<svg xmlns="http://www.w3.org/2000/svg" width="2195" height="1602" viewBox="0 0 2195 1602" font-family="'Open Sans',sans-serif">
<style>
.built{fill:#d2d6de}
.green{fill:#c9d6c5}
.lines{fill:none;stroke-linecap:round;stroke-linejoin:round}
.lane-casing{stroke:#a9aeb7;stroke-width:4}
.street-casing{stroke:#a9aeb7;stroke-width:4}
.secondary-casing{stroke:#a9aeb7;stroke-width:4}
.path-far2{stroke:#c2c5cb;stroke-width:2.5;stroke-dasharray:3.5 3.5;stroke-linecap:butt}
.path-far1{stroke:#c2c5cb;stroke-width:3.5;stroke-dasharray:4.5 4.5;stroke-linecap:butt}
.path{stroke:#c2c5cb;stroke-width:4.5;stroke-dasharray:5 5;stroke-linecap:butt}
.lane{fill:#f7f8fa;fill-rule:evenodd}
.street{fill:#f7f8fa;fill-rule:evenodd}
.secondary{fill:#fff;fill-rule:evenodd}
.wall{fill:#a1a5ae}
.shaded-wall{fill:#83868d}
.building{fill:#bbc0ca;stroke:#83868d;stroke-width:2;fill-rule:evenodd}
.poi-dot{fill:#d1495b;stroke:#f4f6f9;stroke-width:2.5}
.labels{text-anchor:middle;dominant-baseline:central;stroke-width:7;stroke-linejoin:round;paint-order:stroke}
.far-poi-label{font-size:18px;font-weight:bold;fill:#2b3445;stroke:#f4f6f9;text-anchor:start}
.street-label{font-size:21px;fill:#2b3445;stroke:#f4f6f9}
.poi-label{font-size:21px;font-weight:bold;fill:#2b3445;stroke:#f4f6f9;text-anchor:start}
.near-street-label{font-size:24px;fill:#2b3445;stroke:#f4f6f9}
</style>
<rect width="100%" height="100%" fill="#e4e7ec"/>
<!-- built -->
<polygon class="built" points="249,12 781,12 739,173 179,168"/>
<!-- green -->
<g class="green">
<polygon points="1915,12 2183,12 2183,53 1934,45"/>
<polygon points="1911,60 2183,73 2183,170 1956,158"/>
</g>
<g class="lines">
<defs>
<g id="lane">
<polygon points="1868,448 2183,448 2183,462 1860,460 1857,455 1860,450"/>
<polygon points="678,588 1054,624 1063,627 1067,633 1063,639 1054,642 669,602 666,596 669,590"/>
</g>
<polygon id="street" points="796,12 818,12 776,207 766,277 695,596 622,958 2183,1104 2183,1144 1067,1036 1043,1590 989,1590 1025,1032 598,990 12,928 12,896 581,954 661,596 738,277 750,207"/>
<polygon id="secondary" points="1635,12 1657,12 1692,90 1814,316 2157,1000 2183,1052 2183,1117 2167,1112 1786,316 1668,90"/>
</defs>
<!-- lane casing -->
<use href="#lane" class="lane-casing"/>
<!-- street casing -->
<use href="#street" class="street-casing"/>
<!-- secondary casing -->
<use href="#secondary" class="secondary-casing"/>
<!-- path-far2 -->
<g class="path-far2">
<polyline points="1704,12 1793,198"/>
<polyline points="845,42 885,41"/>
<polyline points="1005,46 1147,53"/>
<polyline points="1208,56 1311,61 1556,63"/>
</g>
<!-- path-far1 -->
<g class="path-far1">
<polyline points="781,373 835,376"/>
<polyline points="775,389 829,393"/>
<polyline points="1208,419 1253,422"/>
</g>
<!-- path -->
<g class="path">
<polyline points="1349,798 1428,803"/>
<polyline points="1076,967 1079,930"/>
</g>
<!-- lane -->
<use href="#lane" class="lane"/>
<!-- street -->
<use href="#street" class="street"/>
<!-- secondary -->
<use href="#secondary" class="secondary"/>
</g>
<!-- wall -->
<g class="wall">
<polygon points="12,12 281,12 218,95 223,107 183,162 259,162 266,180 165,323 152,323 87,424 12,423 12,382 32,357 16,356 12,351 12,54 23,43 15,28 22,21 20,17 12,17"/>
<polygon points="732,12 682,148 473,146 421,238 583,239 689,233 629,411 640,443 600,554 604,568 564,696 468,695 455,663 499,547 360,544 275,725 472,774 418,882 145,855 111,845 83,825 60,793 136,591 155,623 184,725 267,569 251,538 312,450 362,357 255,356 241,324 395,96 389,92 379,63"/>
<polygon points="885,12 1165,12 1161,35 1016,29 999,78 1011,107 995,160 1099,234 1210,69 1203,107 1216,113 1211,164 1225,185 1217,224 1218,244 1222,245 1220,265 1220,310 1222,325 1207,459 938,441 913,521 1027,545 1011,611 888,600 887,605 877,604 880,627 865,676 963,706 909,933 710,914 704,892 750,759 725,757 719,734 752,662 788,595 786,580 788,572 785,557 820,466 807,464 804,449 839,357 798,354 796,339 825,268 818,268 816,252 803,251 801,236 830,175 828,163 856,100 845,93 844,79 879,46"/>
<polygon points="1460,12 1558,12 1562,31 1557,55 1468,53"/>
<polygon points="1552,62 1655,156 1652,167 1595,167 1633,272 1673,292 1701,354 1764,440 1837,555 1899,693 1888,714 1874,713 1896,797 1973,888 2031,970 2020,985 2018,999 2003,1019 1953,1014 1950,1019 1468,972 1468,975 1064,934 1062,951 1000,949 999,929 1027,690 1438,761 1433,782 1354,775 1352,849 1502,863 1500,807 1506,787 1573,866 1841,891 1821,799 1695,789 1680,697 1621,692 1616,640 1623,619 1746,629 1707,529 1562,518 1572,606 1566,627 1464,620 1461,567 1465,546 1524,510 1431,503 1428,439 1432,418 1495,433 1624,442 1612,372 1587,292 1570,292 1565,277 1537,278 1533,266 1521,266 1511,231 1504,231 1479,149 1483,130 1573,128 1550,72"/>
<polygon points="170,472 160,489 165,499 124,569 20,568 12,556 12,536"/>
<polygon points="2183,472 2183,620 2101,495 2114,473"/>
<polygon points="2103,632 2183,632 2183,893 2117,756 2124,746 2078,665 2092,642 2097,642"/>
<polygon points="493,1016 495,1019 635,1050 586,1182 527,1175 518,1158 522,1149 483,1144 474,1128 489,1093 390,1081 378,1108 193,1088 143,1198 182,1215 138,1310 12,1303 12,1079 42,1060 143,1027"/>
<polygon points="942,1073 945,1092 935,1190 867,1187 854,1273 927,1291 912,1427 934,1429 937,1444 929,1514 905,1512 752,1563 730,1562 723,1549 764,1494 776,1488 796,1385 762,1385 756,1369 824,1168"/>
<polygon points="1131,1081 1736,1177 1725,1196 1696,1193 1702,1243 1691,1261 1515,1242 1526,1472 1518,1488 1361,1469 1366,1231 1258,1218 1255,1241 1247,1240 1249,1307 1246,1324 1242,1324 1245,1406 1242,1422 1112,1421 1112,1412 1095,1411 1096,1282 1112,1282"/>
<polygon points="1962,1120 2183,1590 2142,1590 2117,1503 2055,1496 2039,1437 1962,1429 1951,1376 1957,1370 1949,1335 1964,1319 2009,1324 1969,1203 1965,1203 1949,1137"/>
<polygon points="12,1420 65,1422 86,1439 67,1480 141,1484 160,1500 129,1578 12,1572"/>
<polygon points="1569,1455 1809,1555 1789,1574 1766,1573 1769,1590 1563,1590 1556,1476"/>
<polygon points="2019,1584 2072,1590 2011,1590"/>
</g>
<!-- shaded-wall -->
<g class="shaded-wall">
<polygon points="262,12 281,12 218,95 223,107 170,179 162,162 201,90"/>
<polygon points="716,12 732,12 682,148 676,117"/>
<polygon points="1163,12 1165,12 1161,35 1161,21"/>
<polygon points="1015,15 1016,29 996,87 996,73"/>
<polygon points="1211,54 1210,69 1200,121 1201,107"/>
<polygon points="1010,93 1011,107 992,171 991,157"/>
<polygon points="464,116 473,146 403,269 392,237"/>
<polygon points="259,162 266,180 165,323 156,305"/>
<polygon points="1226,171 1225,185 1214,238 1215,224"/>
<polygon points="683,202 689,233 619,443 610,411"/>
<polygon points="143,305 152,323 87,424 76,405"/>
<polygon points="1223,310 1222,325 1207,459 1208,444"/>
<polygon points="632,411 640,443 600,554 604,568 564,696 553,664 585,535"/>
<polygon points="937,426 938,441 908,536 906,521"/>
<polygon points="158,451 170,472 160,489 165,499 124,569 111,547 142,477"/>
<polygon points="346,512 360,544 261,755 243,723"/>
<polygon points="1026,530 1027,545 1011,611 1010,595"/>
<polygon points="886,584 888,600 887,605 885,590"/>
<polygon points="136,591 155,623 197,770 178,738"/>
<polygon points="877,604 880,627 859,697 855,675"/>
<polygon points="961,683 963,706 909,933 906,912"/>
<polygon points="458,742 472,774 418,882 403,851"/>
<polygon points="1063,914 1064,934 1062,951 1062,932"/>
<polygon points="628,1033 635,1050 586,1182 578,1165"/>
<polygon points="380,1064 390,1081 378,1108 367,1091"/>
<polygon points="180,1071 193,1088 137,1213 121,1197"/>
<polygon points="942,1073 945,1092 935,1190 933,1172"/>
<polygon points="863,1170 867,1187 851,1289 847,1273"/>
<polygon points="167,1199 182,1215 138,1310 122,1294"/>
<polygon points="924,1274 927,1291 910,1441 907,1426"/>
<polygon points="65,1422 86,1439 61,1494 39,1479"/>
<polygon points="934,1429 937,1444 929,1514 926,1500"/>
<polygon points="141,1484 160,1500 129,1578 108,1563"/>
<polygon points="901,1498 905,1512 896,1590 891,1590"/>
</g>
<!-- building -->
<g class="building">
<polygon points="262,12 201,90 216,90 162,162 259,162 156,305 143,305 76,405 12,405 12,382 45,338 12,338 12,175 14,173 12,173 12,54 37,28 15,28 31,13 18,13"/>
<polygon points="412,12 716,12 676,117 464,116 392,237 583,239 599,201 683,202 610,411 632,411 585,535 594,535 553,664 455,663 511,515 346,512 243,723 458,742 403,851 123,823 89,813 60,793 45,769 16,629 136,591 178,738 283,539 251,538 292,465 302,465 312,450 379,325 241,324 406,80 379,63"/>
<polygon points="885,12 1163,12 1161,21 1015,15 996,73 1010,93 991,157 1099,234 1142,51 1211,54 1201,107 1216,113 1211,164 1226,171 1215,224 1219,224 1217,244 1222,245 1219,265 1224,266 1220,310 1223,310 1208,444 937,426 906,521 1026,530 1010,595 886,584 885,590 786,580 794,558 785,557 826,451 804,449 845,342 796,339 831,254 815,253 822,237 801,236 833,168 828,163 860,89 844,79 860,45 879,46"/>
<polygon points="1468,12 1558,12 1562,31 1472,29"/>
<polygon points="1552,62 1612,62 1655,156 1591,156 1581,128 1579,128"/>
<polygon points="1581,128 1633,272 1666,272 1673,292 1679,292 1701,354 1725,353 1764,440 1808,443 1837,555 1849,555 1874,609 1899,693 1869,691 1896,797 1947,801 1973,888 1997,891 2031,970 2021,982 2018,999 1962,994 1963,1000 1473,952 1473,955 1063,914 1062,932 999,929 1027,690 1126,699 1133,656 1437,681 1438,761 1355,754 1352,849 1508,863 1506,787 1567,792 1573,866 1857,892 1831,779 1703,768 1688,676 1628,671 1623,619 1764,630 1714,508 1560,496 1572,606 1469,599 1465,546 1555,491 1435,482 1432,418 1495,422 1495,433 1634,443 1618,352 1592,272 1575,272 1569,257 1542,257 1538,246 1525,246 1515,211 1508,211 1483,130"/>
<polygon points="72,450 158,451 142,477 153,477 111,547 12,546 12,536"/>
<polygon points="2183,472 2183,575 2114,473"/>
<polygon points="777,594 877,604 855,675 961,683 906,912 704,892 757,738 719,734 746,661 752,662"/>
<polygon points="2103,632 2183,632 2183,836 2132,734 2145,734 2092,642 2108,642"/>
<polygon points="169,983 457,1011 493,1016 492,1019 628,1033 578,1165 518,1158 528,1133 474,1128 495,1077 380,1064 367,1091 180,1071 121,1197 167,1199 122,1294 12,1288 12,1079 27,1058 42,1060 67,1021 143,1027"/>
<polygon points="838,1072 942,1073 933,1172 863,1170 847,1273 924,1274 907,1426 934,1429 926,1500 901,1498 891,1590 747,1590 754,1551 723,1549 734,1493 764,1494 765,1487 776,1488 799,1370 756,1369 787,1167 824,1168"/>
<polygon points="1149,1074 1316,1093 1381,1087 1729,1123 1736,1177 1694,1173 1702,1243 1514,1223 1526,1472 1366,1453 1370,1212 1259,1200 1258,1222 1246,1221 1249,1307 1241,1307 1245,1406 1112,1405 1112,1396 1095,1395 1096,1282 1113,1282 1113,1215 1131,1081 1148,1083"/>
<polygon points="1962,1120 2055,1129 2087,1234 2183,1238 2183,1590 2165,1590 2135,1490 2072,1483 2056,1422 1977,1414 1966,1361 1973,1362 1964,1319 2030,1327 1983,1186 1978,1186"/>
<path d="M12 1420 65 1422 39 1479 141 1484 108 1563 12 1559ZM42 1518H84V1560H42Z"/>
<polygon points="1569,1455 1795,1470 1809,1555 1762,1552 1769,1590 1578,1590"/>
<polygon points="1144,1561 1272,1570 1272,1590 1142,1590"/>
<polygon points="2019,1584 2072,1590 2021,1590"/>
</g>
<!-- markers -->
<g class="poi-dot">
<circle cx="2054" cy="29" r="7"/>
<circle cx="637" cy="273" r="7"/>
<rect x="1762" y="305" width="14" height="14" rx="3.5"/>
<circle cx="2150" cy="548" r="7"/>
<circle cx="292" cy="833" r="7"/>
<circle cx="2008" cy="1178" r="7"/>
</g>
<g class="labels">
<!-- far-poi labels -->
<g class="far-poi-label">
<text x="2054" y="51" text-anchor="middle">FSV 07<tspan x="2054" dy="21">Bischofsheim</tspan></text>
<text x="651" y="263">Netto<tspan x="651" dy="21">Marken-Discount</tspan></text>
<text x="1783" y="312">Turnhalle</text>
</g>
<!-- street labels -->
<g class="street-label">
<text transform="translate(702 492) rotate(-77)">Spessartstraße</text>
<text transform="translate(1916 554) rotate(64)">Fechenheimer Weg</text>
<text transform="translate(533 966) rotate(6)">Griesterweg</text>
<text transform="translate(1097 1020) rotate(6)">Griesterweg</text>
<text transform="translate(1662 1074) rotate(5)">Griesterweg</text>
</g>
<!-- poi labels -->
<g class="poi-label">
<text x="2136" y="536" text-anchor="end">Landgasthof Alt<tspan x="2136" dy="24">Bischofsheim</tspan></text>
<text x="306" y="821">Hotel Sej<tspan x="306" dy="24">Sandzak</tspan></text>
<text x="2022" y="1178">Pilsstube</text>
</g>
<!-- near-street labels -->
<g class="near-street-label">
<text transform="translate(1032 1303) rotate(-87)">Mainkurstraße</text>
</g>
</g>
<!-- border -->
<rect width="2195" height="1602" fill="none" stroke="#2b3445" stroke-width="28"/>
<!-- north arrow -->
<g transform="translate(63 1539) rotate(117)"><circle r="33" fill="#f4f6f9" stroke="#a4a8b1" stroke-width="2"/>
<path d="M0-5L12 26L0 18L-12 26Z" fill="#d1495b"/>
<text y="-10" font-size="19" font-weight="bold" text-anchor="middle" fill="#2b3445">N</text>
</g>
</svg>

******

Show each line of the material that includes the word "round".

*TASK OUTPUT*
.lines{fill:none;stroke-linecap:round;stroke-linejoin:round}
.labels{text-anchor:middle;dominant-baseline:central;stroke-width:7;stroke-linejoin:round;paint-order:stroke}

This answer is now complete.